### What you need to do
Take the listing below and print exactly the lines starting at the line containing "40 291 1136" and ending at the line containing "291 179 13850", both ends included, and no others.

*** Opening of Data section ***

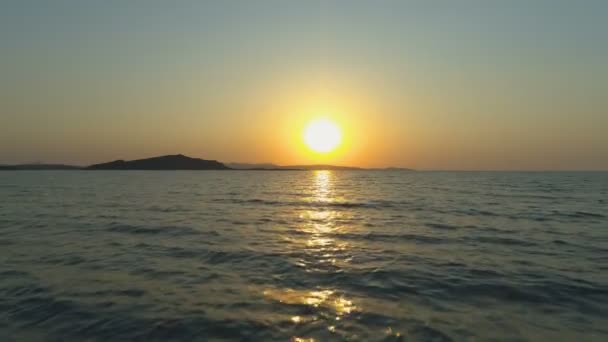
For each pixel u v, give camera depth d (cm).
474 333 858
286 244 1858
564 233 2145
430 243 1881
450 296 1105
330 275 1323
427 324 909
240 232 2200
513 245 1825
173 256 1598
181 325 900
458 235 2097
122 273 1337
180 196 5062
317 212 3234
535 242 1895
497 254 1636
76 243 1855
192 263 1485
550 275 1307
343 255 1627
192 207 3612
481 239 1980
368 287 1190
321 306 1027
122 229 2267
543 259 1542
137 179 12150
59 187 7100
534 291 1144
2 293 1116
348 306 1027
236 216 2939
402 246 1812
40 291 1136
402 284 1220
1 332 862
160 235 2084
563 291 1143
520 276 1299
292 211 3312
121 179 12031
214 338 837
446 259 1548
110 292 1135
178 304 1039
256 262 1505
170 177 14650
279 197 5003
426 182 10406
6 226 2370
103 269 1387
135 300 1069
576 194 5350
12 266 1420
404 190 6575
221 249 1734
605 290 1149
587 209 3372
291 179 13850
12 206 3584
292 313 977
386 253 1664
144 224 2469
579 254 1630
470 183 9569
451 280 1257
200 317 947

*** Close of Data section ***

### Response to the task
40 291 1136
402 284 1220
1 332 862
160 235 2084
563 291 1143
520 276 1299
292 211 3312
121 179 12031
214 338 837
446 259 1548
110 292 1135
178 304 1039
256 262 1505
170 177 14650
279 197 5003
426 182 10406
6 226 2370
103 269 1387
135 300 1069
576 194 5350
12 266 1420
404 190 6575
221 249 1734
605 290 1149
587 209 3372
291 179 13850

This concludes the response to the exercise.